The author studies the initial boundary value problem for a quasilinear degenerate parabolic equation of the form \[ b(u)_ t= u_{xx}+ f(u) \qquad \text{in} \qquad x\in\Omega, \quad t>0, \quad \Omega\subset\mathbb{R}, \] under the initial condition \[ u(x,0)=u_ 0(x) \qquad \text{in} \qquad x\in\Omega, \] together with one of the following three types of boundary conditions: (a) The Dirichlet boundary conditions with \(\Omega=(0,L)\), \(u(0,t)= u(L,t)=0\) in \(t>0\); (b) The Neumann boundary conditions with \(\Omega=(0,L)\), \(u_ x(0,t)= u_ x(L,t)=0\) in \(t>0\); (c) The Cauchy problem, namely, \(\Omega=\mathbb{R}\).

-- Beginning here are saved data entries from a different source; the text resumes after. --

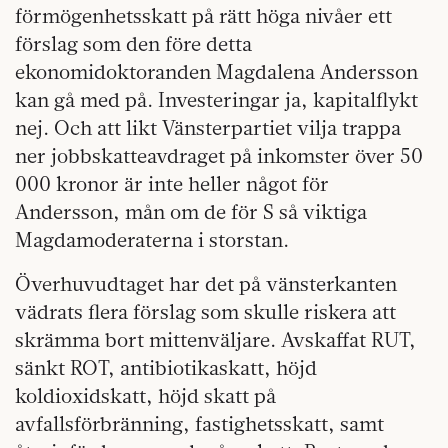
förmögenhetsskatt på rätt höga nivåer ett
förslag som den före detta
ekonomidoktoranden Magdalena Andersson
kan gå med på. Investeringar ja, kapitalflykt
nej. Och att likt Vänsterpartiet vilja trappa
ner jobbskatteavdraget på inkomster över 50
000 kronor är inte heller något för
Andersson, mån om de för S så viktiga
Magdamoderaterna i storstan.
Överhuvudtaget har det på vänsterkanten
vädrats flera förslag som skulle riskera att
skrämma bort mittenväljare. Avskaffat RUT,
sänkt ROT, antibiotikaskatt, höjd
koldioxidskatt, höjd skatt på
avfallsförbränning, fastighetsskatt, samt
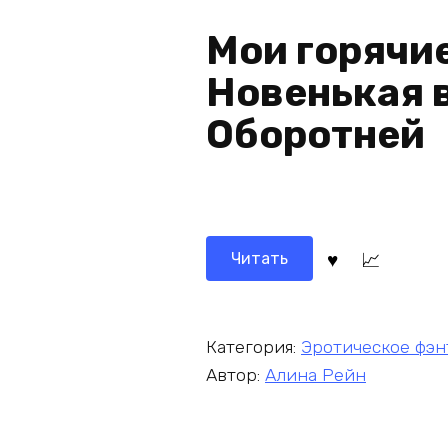
Мои горячи
Новенькая 
Оборотней
Читать
Категория:
Эротическое фэн
Автор:
Алина Рейн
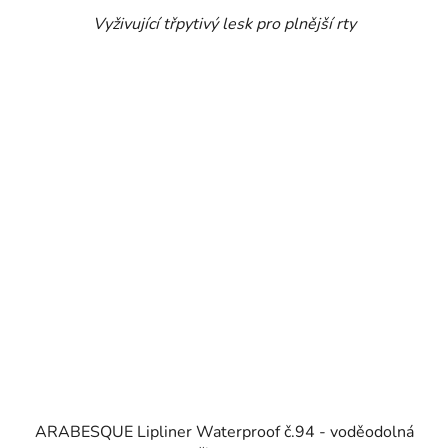
Vyživující třpytivý lesk pro plnější rty
ARABESQUE Lipliner Waterproof č.94 - voděodolná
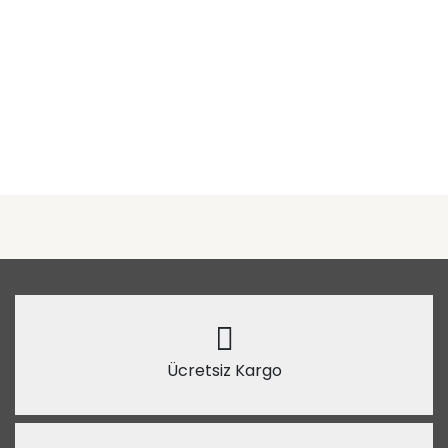
Ücretsiz Kargo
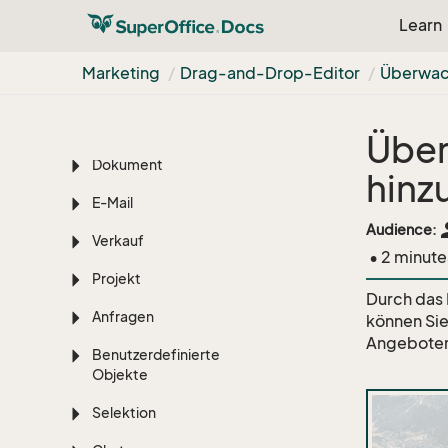
Dashboard
Learn
Firma
Marketing
Drag-and-Drop-Editor
Überwach
Person
Kalender
Über
Dokument
hinz
E-Mail
pe
Audience:
Verkauf
• 2 minute
Projekt
Durch das 
Anfragen
können Si
Angeboten 
Benutzerdefinierte
Objekte
Selektion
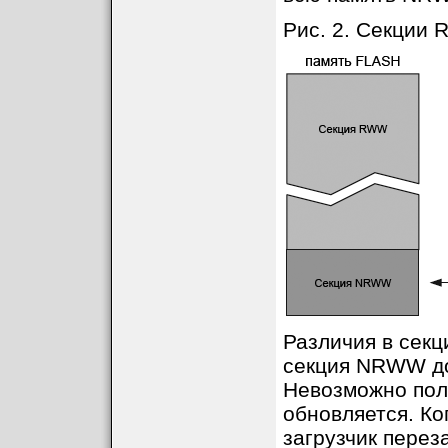
Рис. 2. Секции
Различия в сек
секция NRWW до
Невозможно полу
обновляется. Ко
загрузчик перез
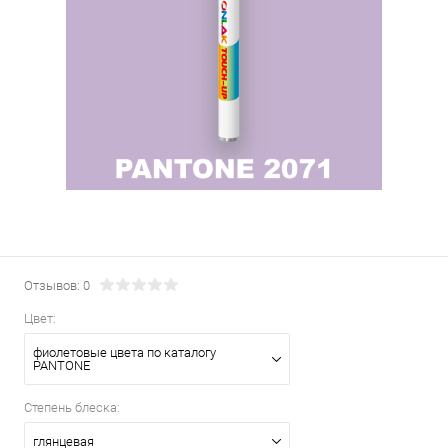
Отзывов: 0
Цвет:
фиолетовые цвета по каталогу
PANTONE
Степень блеска:
глянцевая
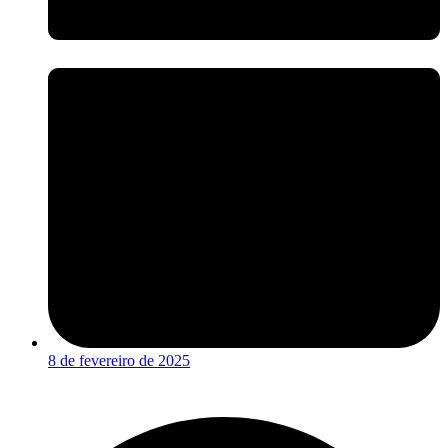
8 de fevereiro de 2025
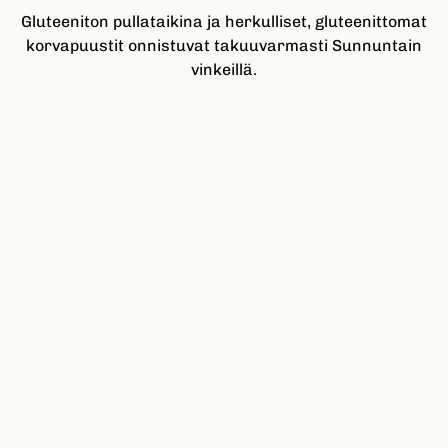
Gluteeniton pullataikina ja herkulliset, gluteenittomat
korvapuustit onnistuvat takuuvarmasti Sunnuntain
vinkeillä.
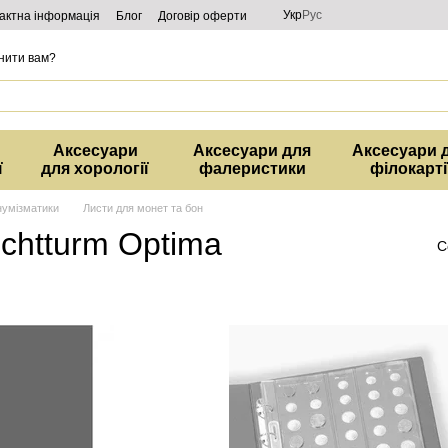
Укр
Рус
актна інформація
Блог
Договір оферти
нити вам?
Аксесуари
Аксесуари для
Аксесуари 
ї
для хорології
фалеристики
філокарті
нумізматики
Листи для монет та бон
chtturm Optima
С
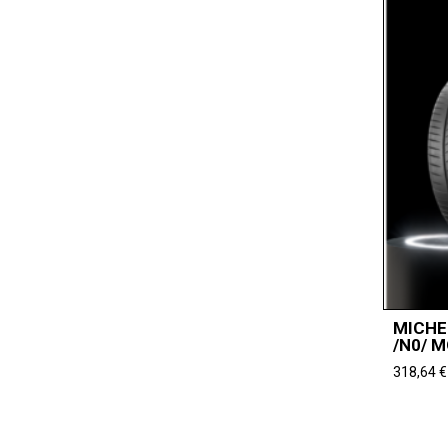
MICHE
/N0/ 
318,64
€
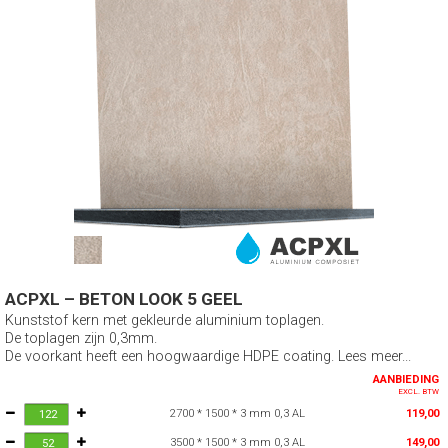
ACPXL – BETON LOOK 5 GEEL
Kunststof kern met gekleurde aluminium toplagen.
De toplagen zijn 0,3mm.
De voorkant heeft een hoogwaardige HDPE coating. Lees meer...
AANBIEDING
EXCL. BTW
2700 * 1500 * 3 mm 0,3 AL
119,00
3500 * 1500 * 3 mm 0,3 AL
149,00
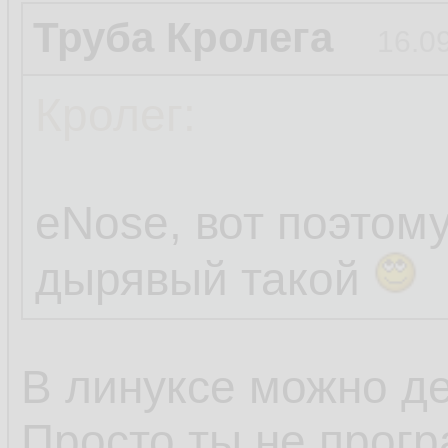
Труба Кролега
16.0
Кролег:
eNose, вот поэтом
дырявый такой
В линуксе можно де
Просто ты не прогр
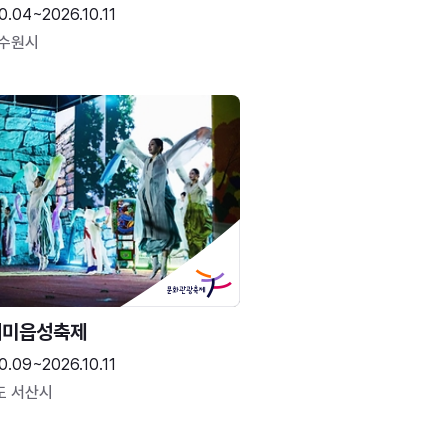
0.04~2026.10.11
 수원시
해미읍성축제
0.09~2026.10.11
도 서산시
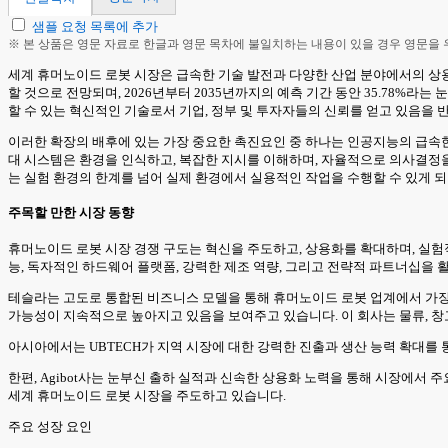
샘플 요청 목록에 추가
※ 본 상품은 영문 자료로 한글과 영문 목차에 불일치하는 내용이 있을 경우 영문을
세계 휴머노이드 로봇 시장은 급속한 기술 발전과 다양한 산업 분야에서의 상용화 확대
할 것으로 전망되며, 2026년부터 2035년까지의 예측 기간 동안 35.78%
할 수 있는 혁신적인 기술로서 기업, 정부 및 투자자들의 신뢰를 얻고 있음을 
이러한 확장의 배후에 있는 가장 중요한 촉진요인 중 하나는 인공지능의 급속한
대 시스템은 환경을 인식하고, 복잡한 지시를 이해하며, 자율적으로 의사결정
는 실험 환경의 한계를 넘어 실제 환경에서 실용적인 작업을 수행할 수 있게 되
주목할 만한 시장 동향
휴머노이드 로봇 시장 경쟁 구도는 혁신을 주도하고, 상용화를 확대하며, 실험
능, 독자적인 하드웨어 플랫폼, 강력한 제조 역량, 그리고 전략적 파트너십을
테슬라는 고도로 통합된 비즈니스 모델을 통해 휴머노이드 로봇 업계에서 가장
가능성이 지속적으로 높아지고 있음을 보여주고 있습니다. 이 회사는 물류, 창
아시아에서는 UBTECH가 지역 시장에 대한 강력한 진출과 생산 능력 확대를 통
한편, Agibot사는 눈부신 출하 실적과 신속한 상용화 노력을 통해 시장에서
세계 휴머노이드 로봇 시장을 주도하고 있습니다.
주요 성장 요인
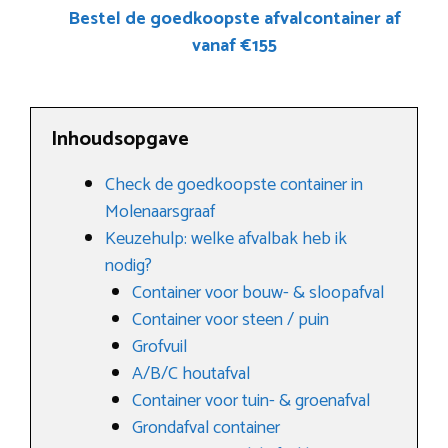
Bestel de goedkoopste afvalcontainer af
vanaf €155
Inhoudsopgave
Check de goedkoopste container in
Molenaarsgraaf
Keuzehulp: welke afvalbak heb ik
nodig?
Container voor bouw- & sloopafval
Container voor steen / puin
Grofvuil
A/B/C houtafval
Container voor tuin- & groenafval
Grondafval container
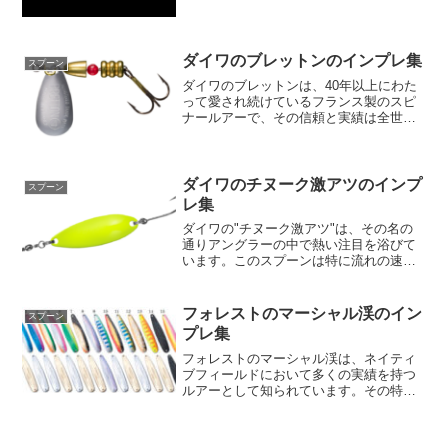
その主な特徴は、中層の魚をターゲット
にするデザインにあります。デッドスロ
ーリトリーブでの釣りを行っても、独特
な“ウィーパーアクション...
ダイワのブレットンのインプレ集
スプーン
ダイワのブレットンは、40年以上にわた
って愛され続けているフランス製のスピ
ナールアーで、その信頼と実績は全世界
のアングラーから高く評価されていま
す。その人気の秘密は、オーソドックス
なティアドロップ型のブレードが持つ卓
越した水の掴みです。この...
ダイワのチヌーク激アツのインプ
スプーン
レ集
ダイワの"チヌーク激アツ"は、その名の
通りアングラーの中で熱い注目を浴びて
います。このスプーンは特に流れの速い
中規模河川でその真価を発揮し、巧みに
流れを掴み、確実に魚へとアプローチし
ます。着底後も浮き上がり過ぎず、流れ
フォレストのマーシャル渓のイン
スプーン
の中を安定して泳がせる...
プレ集
フォレストのマーシャル渓は、ネイティ
ブフィールドにおいて多くの実績を持つ
ルアーとして知られています。その特徴
的な形状は細身でありながらも、充分な
ウエイトが搭載されているため、アング
ラーが狙う水深へのアプローチや、遠く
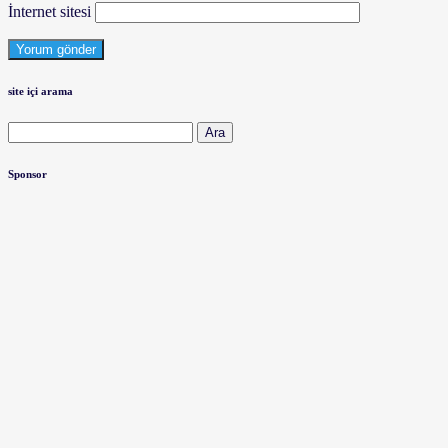
İnternet sitesi
site içi arama
Arama:
Sponsor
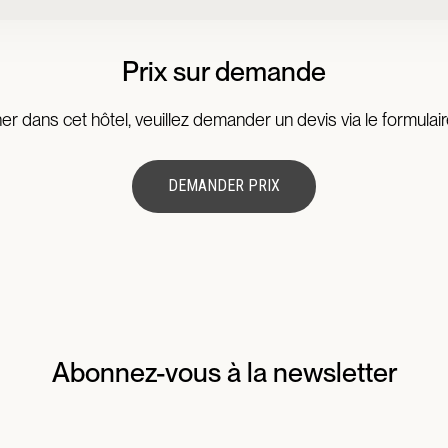
Prix sur demande
er dans cet hôtel, veuillez demander un devis via le formulair
DEMANDER PRIX
Abonnez-vous à la newsletter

In the case of the Dirichlet or Neumann problem, it is shown that if \(f(u)\) grows more rapidly than \(u\), then the blow-up set of a blow-up solution is finite.
In the case of the Cauchy problem, it is assumed that the initial data \(u_ 0(x)\) has a compact support \([0,L]\). The author is interested in the behavior of the interface near the blow-up time \(t=T\) as well as the shape of the blow-up set.